There are a large number of character sheet programs for D&D 3rd edition, but none that I have found are intended to be used concurrently by everyone at a game session. This project aims to create a character sheet program that allows interoperability between all players of a campaign. It is also intended to be flexible and assume very little knowledge of anything more than the basic D&D rules so that people who play rule variations or don't strictly obey certain rules can reflect this on their character sheets. The power of the 3rd edition ruleset is that it is flexible, and so it seems like a character sheet that takes away this flexibility is not doing its job.

Interoperability

Even though communication between different character sheet clients was the driving force of this project, it is actually the aspect that will be implemented second. Reasons for this choice are in the following section. After a flexible character sheet has been implemented, these features will be worked on:

Note that security is not anywhere on this list. It may be implemented in the very final stages of the project, but is a very low priority. If you don't trust the people you are playing with, chances are you're playing with the wrong people. This program is meant to be used in a LAN setting, not across the country.

Flexibility

Flexibility is the most important property being considered at every level of program creation. Everything auto-calculable is done through equations read in at program run-time. These dictate what values update when a user changes a different value and how they update. The equation expression language used for these equations can be found at the main equation language topic.

All of these options and changed default values are going to be saved with characters rather than the program. It seems that most of these changes are due to new feats, races, or classes not mentioned in any of the handbooks (or at least not integrated with the program).

Code Architecture

Main Article: Code Architecture

The program is being written in C# using WinForms for the GUI. There are several reasons for this, one of which is that I first used C# over the summer and decided I really like the language :) Besides this, most of the people I play D&D with use Windows, and I would rather use a native GUI for its target audience than make everyone install GTK+ on their computers. .NET 2.0 is very likely to be on all Windows computers (although not certain). It will remain .NET 2.0 compatible so that it works under Linux via the Mono project. As the Mono project develops, this design decision may too. I have also considered writing a separate GUI in GTK#, but this will come after a majority of the original program features have been developed, if at all.

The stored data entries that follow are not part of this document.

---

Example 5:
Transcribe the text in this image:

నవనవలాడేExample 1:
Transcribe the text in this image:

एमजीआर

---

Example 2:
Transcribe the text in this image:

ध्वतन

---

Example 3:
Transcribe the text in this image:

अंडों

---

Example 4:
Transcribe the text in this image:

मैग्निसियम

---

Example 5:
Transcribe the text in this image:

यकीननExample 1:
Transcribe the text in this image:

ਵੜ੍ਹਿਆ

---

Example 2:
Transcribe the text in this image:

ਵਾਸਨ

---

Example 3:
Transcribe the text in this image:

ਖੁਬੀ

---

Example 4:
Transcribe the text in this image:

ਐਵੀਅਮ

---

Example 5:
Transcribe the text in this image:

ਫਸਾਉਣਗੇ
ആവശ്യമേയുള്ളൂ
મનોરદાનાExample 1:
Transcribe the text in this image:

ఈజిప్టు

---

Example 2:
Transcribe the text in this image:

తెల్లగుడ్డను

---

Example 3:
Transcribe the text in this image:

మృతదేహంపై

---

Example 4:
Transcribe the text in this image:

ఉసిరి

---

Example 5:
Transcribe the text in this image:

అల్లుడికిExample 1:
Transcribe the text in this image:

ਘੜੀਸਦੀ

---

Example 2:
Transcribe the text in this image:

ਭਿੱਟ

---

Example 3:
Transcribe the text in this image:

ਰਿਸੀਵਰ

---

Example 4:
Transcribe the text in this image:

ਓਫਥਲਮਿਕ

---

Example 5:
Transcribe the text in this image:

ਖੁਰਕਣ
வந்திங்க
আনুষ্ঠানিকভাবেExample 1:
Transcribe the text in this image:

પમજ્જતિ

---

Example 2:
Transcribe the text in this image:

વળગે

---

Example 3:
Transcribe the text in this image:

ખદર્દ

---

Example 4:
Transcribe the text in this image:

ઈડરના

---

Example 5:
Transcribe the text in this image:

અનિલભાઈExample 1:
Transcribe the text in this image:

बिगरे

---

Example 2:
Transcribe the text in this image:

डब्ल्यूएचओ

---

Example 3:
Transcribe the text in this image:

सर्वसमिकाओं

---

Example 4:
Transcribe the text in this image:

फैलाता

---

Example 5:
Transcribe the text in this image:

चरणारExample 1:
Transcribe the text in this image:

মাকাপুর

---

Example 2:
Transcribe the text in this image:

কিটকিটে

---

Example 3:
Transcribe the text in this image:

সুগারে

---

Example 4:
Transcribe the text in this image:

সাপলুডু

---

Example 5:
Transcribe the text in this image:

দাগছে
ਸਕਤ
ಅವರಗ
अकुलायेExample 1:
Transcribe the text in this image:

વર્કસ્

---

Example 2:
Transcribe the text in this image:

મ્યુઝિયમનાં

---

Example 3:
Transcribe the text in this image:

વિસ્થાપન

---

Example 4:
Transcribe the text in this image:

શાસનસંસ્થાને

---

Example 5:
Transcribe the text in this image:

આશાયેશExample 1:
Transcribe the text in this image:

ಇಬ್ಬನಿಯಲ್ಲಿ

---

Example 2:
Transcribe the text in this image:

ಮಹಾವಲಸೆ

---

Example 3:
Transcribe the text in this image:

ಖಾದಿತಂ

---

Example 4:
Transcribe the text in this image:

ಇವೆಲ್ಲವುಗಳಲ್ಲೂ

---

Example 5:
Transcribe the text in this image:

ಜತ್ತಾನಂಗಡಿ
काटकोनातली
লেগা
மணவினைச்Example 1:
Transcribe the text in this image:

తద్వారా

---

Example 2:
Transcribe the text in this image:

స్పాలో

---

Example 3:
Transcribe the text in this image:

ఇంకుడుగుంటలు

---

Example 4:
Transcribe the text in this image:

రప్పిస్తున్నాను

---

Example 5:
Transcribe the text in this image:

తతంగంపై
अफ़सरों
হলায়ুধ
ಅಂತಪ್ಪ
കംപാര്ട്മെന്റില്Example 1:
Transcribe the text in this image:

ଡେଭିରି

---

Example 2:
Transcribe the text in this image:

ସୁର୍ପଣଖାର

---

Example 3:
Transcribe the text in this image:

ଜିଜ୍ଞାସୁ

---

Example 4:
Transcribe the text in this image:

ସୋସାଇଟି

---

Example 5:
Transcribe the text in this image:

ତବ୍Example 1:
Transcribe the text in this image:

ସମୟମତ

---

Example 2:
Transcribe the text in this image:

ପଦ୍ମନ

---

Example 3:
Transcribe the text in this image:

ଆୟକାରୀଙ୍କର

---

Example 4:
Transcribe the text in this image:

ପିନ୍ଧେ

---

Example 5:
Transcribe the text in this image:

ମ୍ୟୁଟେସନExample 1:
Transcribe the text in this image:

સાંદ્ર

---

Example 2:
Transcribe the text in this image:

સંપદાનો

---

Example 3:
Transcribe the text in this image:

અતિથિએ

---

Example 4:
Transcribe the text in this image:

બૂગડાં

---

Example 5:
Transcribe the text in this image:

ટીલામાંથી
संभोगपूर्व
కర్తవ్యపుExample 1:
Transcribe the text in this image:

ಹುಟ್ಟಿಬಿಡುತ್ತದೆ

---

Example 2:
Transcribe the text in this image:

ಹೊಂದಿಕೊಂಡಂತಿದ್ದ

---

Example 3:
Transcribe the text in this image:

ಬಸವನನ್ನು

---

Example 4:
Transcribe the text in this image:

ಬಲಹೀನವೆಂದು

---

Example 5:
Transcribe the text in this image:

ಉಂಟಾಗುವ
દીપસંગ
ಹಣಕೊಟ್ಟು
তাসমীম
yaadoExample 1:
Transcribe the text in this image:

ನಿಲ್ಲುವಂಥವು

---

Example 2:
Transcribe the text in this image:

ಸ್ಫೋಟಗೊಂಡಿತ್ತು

Since I'm writing this as much to teach myself about good coding practices as anything else, I'm trying to abstract parts of the program away from each other wherever possible. This would be a good practice anyway, since this is a somewhat extensive project.

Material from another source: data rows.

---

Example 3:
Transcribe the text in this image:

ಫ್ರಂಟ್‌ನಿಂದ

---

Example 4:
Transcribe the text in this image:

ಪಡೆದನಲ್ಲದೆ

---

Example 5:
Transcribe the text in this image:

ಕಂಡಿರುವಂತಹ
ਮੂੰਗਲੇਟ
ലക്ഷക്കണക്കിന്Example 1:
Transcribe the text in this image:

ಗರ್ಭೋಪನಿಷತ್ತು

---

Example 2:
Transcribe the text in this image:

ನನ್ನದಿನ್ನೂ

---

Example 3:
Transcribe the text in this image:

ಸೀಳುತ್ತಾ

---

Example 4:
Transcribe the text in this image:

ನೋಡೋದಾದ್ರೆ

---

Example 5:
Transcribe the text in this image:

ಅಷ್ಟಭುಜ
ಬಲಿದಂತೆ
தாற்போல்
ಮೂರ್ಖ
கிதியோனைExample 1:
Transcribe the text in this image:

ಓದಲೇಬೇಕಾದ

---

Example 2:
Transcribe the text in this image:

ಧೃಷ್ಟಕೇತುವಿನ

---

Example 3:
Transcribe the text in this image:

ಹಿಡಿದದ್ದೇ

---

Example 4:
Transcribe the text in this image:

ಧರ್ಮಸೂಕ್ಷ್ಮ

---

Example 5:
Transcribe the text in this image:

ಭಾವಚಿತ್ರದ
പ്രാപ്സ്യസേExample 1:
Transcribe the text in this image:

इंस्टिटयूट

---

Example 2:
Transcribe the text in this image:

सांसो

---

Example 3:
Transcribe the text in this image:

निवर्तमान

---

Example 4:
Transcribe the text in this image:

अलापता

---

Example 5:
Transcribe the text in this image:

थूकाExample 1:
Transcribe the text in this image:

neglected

Saving/Loading Information

The save files are going to be all XML, with the possible exception of the global configuration file. It seems more reasonable to have that in a standard "variable=value" type format so that it can be edited more easily by users.

Check out current intended file formats on the save file information page.

Progress

A large portion of the character sheet form for the UI is complete. Still to be implemented:

The program is set up to read in nearly everything from configuration files; so far, it reads in the attribute descriptions and expressions for how to calculate variables based on other variables. The expression parser libraries have been completed (both the string version and the math version); each is missing a few functions that I want those editing these expressions to be able to use, and neither has been really heavily debugged, but they do currently work for most equations. Characters can be saved and loaded; unfortunately, all these things happen for static text files right now, you can't save to two different locations, since right now I'm just trying to get the basic functionality working. The rest will all come when I get configuration files all set up.

I am currently working on implementing the skills section; it sorta works, there's a lot of loose ends and cleanup to do before it's finished though. After this I want to do a general cleanup of the code, catch a lot more edge cases in everything I've written, and set everything up to use configuration files (which will allow the code to work cross-platform without recompiling, finally!) before I move on to spell lists. I also need to figure out what happens when the program loads (Default characters to load? Make a new blank sheet? etc).